Disney seems determined to adapt all of their animated classics into live action and so far the results are mixed.  Some have been excellent (Cinderella), some just okay (The Jungle Book), and others have been outright terrible (Maleficent).  But certainly the one that missed the mark the most was their 2010 adaptation of Alice in Wonderland, directed by Tim Burton.  The film was a mess of tone and characterizations that felt nowhere close to the spirit of the animated classic, or even the original Lewis Carroll novel.  So, why is it getting a sequel?  Oh yeah, it made over a billion dollars worldwide, despite the poor reviews surrounding it.  Even still, this follow up doesn’t indicate to me a step in the right direction.  Instead it just looks like more of the same things that made the original so disappointing; overused CGI, an unnecessary grim tone, a poorly written script, Johnny Depp doing another weird hammy performance, and a severe lack of insight into what the story is actually about.  The only thing I did like from the original was Helena Bonham Carter as the Red Queen, and I’m glad to see her return here.  Also, Tim Burton is sitting this one out, with The Muppet Movie (2011) director James Bobin taking his place, which could be helpful.  But, even still, there’s not much hope I see here, even with the addition of Sasha Baron Cohen to the cast, who might be in a ham acting duel with Johnny Depp for most of the movie.

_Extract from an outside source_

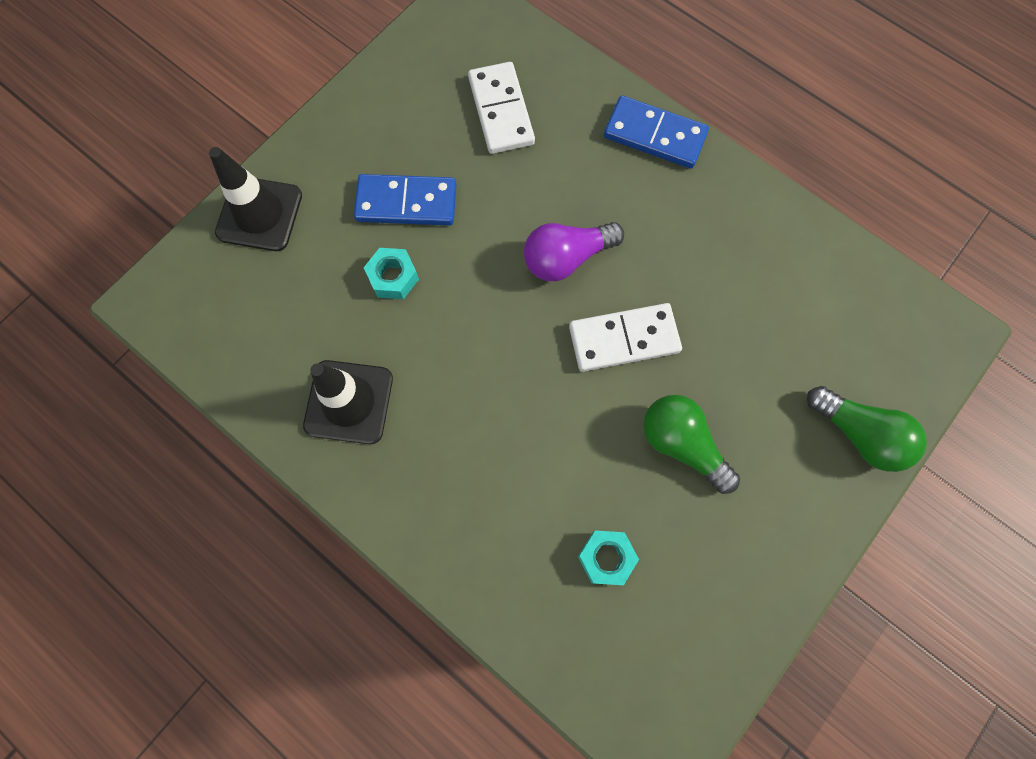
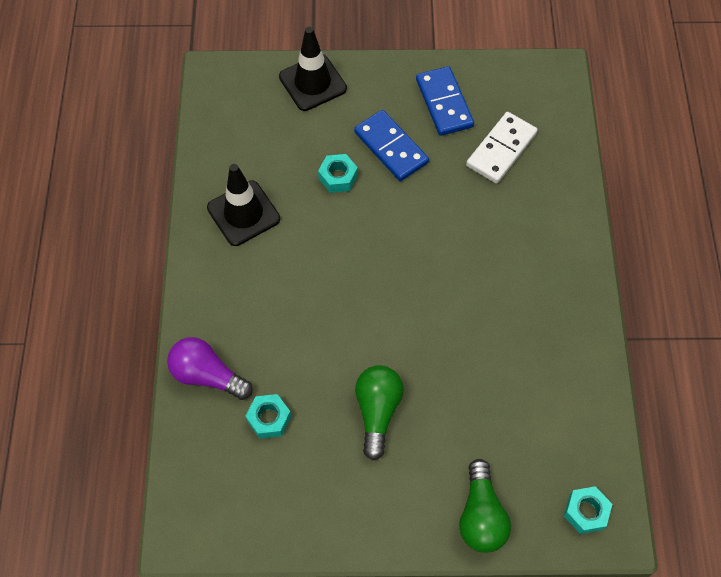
camera: 50 degrees right, 10 degrees down
(567, 258) = (438, 258): purple light bulb -> purple light bulb (207, 375)
(624, 339) = (415, 329): white domino -> none
(654, 135) = (573, 245): blue domino -> blue domino (444, 103)
(921, 341) = (586, 512): none -> turquoise nut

So, there are my predictions for this summer season.  Hopefully, there will be a lot to praise this year, and nothing to overall complain about.  Certainly, the over reliance on sequels during this time of year is discouraging, but when the franchises still enough mojo left in them to be worthwhile (like Captain America and X-Men), I really can’t complain.  This is still the time of year for Hollywood to flex it’s muscles, and given the already stellar start that 2016 has seen, it will be interesting to see if this summer can continue the trend.  It’s really fascinating to see the way that audiences go to the movies now, where these seasons don’t really matter as much like they used to.  A blockbuster can now find it’s audience in the dead of winter, like Deadpool managed to earlier this year.  At some point, we’ll be seeing an opening weekend north of $100 million in every month of the year at this rate.  Even still, the Summer Movie Season has it’s own special draw and hopefully we’ll have a standout on this year.  I’ll certainly be getting my fair share of entertainment as I try my best to review as many of these big releases over the next few months.  But, then again, it’s the thing that never changes for me at the movies whether I’m writing about it or not.  I hope you all find worthwhile entertainment at the movies this summer too and that this guide was helpful overall.